Personal information
- Full name: Elaine Joan Collins
- Birth name: Elaine Joan Kelly
- Date of birth: 22 May 1957
- Place of birth: Bromborough, Cheshire, England
- Date of death: 14 November 2024 (aged 67)
- Place of death: Auckland, New Zealand

Senior career*
- Years: Team / Apps / (Gls)
- 1973–1975: Blockhouse Bay
- 1976–1979: Eastern Suburbs

International career
- 1975: New Zealand / 1 / (1)

= Elaine Lee (footballer) =

New Zealand footballer (1957–2024)

Elaine Joan Collins (née Kelly; 22 May 1957 – 14 November 2024), known during her playing career as Elaine Lee, was an association football player who represented New Zealand at international level.

==Early life and family==
Lee was born Elaine Joan Kelly in Bromborough, Cheshire, England, on 22 May 1957. After her mother remarried in 1964, she used her stepfather's surname, Lee. The family migrated to New Zealand in 1971, settling in the Auckland suburb of Epsom. Lee was educated at Onehunga High School, and became a naturalised New Zealand citizen in 1978.

==Football career==
Lee joined the Blockhouse Bay Soccer Club in 1973, becoming a member of the club's first women's team. The following year, they won both the Northern Premier Women's League and the Auckland Women's Knockout Shield.

On 30 September 1973, Lee played in the Auckland women's football team's first ever home match, against Wellington at Newmarket Park. The match programme noted that Lee worked as a delicatessen assistant, and described her as a "strong defence or attack player". Lee continued playing in the Auckland side until 1979, making 26 appearances and scoring 29 goals.

Lee made a single appearance for the national women's team in their first ever international. She came on as a substitute to score New Zealand's second goal as they beat Hong Kong 2–0 on 25 August 1975 at the inaugural AFC Women's Asian Cup. The New Zealand team went on to win the tournament.
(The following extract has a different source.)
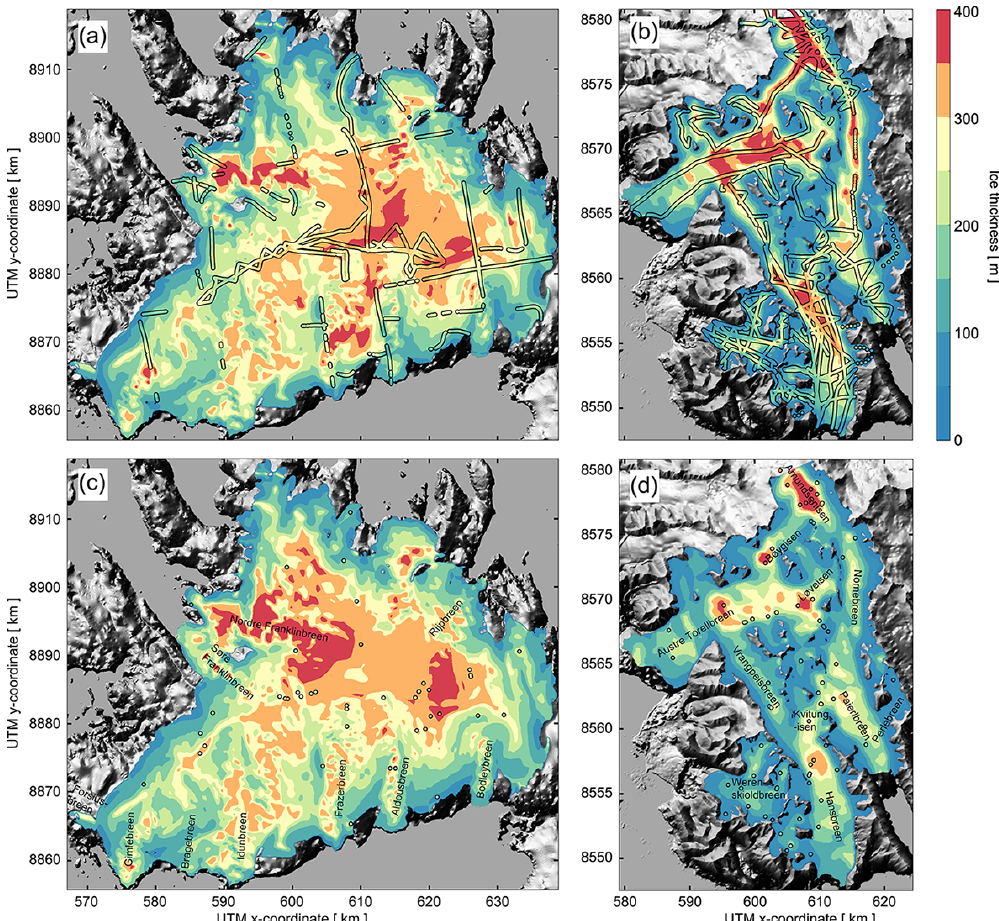
Figure 4. First-step ice-thickness map for VIC (a, c) , THPB and WSB (b, d) accounting for thickness measurements. Thickness values for marine ice fronts are non-zero and a natural outcome of the underlying mass budget calculation. For VIC, thickness measurements (coloured dots) were collected with airborne radio-echo sounding instruments (Dowdeswell et al., 1986) as well as with ground-based pulsed radar systems (Pettersson et al., 2011; Navarro et al., 2014). For THPB and WSB, measurements were collected during several GPR campaigns between 2004 and 2012 (Navarro et al., 2014). The upper (a, b) and lower (c, d) panels show the respective thickness fields when all or only 1% of all thickness measurements were used in the first-step reconstruction, respectively. For the ice cap, mean thickness values are not very sensitive to the data availability, whereas the not well constrained reconstruction for THPB and WSB produces low biased estimates. Background: grey-scale hill-shaded topography based on a NPI 50m DEM (http://publicdatasets.data.npolar.no/kartdata/NP_S0_DTM50.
Following the Asian Cup, Lee transferred to Eastern Suburbs AFC, where she won several league and Knockout Shield titles.

==Later life and death==
Lee retired from football in her early 20s, and married Tony Collins, with whom she had three children. In 2023, in the lead-up to the 2023 FIFA Women's World Cup held in New Zealand and Australia, New Zealand Football presented former national women's team members, including Lee, with their New Zealand caps.

Lee died from brain cancer in Auckland on 14 November 2024, at the age of 67.